Court Opinion

ID: 5462066
Source: CourtListenerOpinion
Date Created: 2022-01-09 19:39:29.140772+00
Date Added: 2024-06-11T08:32:55.887472
License: Public Domain

*424
By'the Court,

Cardozo, J.
The judge at the trial applied to this case the rule of damages which would obtain if the plaintiff had shown a total failure of consideration. This was error. There had not been a total failure of consideration, for the judgment still remained in full force and uncollected, as against the Richardsons, although Blanchard had been released from it. The case, therefore, being relieved of the element of fraud, by the concession of the plaintiff on the trial, presents itself simply as an action for a breach of warranty where the whole subject matter of-the covenant has not failed.
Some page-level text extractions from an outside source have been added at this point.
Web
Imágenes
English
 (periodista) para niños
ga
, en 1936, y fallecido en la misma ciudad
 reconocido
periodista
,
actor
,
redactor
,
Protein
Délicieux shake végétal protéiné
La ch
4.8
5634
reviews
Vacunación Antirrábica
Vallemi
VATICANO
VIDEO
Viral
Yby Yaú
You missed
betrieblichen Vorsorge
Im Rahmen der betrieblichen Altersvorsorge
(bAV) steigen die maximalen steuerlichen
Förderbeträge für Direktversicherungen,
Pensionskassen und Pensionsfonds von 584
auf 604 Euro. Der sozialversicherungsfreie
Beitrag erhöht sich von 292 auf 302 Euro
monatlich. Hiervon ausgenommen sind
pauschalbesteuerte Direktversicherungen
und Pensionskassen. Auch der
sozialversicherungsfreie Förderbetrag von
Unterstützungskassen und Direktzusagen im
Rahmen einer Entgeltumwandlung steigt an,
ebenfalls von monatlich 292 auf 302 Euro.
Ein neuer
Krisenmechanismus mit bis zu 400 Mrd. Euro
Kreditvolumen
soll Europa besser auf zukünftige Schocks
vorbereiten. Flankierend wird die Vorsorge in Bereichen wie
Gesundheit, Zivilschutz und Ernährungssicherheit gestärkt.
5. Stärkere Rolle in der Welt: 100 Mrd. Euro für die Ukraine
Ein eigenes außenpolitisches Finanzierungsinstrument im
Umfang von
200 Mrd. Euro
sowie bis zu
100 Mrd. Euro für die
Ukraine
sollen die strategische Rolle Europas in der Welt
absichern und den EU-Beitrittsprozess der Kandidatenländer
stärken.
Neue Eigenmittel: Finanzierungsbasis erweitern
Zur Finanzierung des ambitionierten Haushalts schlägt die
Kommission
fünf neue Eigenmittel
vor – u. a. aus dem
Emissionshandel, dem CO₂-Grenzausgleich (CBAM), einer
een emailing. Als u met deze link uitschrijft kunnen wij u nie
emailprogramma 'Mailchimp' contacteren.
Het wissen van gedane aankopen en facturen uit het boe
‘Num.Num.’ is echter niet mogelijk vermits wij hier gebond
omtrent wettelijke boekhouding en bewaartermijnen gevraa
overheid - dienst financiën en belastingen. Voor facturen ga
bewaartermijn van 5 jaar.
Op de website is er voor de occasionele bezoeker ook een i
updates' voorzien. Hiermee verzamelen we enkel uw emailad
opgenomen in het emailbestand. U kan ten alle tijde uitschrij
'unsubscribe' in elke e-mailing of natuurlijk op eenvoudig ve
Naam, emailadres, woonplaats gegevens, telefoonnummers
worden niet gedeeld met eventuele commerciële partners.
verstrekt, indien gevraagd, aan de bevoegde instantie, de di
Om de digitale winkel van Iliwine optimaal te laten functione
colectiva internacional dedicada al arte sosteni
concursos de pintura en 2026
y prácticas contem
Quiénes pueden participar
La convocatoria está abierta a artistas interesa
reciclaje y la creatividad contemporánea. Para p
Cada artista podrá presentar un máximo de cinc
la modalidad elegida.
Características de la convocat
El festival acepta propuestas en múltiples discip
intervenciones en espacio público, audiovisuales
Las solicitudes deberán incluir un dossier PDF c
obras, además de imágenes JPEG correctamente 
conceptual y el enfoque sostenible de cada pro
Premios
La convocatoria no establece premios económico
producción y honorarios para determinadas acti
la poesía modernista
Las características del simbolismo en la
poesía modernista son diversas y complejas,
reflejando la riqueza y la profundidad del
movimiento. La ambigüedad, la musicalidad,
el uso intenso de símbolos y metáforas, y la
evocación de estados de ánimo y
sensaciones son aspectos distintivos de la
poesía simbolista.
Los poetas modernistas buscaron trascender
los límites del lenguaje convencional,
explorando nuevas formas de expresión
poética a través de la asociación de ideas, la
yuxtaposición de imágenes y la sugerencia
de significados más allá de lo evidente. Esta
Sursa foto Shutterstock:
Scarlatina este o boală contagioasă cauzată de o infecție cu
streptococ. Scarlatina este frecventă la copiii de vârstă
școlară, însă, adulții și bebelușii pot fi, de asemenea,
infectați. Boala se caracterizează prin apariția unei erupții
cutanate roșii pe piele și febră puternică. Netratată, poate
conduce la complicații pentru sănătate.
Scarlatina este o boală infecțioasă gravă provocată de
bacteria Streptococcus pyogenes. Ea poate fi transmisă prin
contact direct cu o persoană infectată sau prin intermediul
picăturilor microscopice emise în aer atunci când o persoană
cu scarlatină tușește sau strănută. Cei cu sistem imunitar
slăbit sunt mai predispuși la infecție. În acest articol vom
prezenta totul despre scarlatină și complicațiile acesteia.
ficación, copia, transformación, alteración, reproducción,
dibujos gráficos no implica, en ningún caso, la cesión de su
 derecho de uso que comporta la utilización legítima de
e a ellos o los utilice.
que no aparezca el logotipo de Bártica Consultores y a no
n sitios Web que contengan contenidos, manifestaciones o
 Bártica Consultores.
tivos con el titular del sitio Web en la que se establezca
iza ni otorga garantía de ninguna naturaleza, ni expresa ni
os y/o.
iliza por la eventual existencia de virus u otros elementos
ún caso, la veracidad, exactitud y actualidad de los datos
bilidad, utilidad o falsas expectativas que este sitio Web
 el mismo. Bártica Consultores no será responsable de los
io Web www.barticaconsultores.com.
In such a case—a partial failure—there being no fraud, the vendee cannot return the property and recover the consideration price, even if (which he did not do here) he had offered to do so. (Muller v. Eno, 14 N. Y. Rep. 597.) And if he cannot do that, it is manifest that he cannot, while retaining part of the subject matter, recover as if there had been a total failure, unless indeed there be proof that what remained "was wholly valueless, which cannot be said to be shown here, because there is no evidence upon the subject, except the issuing and return of execution unsatisfied two years after this suit. There is no presumption, from that fact, that the Richardsons were insolvent for any considerable period previously.
In the cases cited by the plaintiff’s counsel, (16 N. Y. Rep. 340; 21 Barb. 26; 20 N. Y. Rep. 228,) there was a total failure of consideration, and they are therefore inapplicable, except the last mentioned case, which is an authority for the proposition, which I do not doubt, that the expenses of attempting to enforce the judgment against Blanchard, being properly averred in the complaint, could rightfully be allowed in this action as one of the items of damage. But the difficulty is that the judge directed the jury, against the defendant’s exception, to give the plaintiff a verdict, not only for those expenses, but also for the whole purchase money, to which, as we have seen, he was *425not entitled; it not being a case of total failure, and there being in fact, except as to the expenses, no evidence to show to what damages the plaintiff was entitled.
[New York General Term,
April 4, 1870.
The judgment must be reversed, and a new trial ordered, costs to abide event.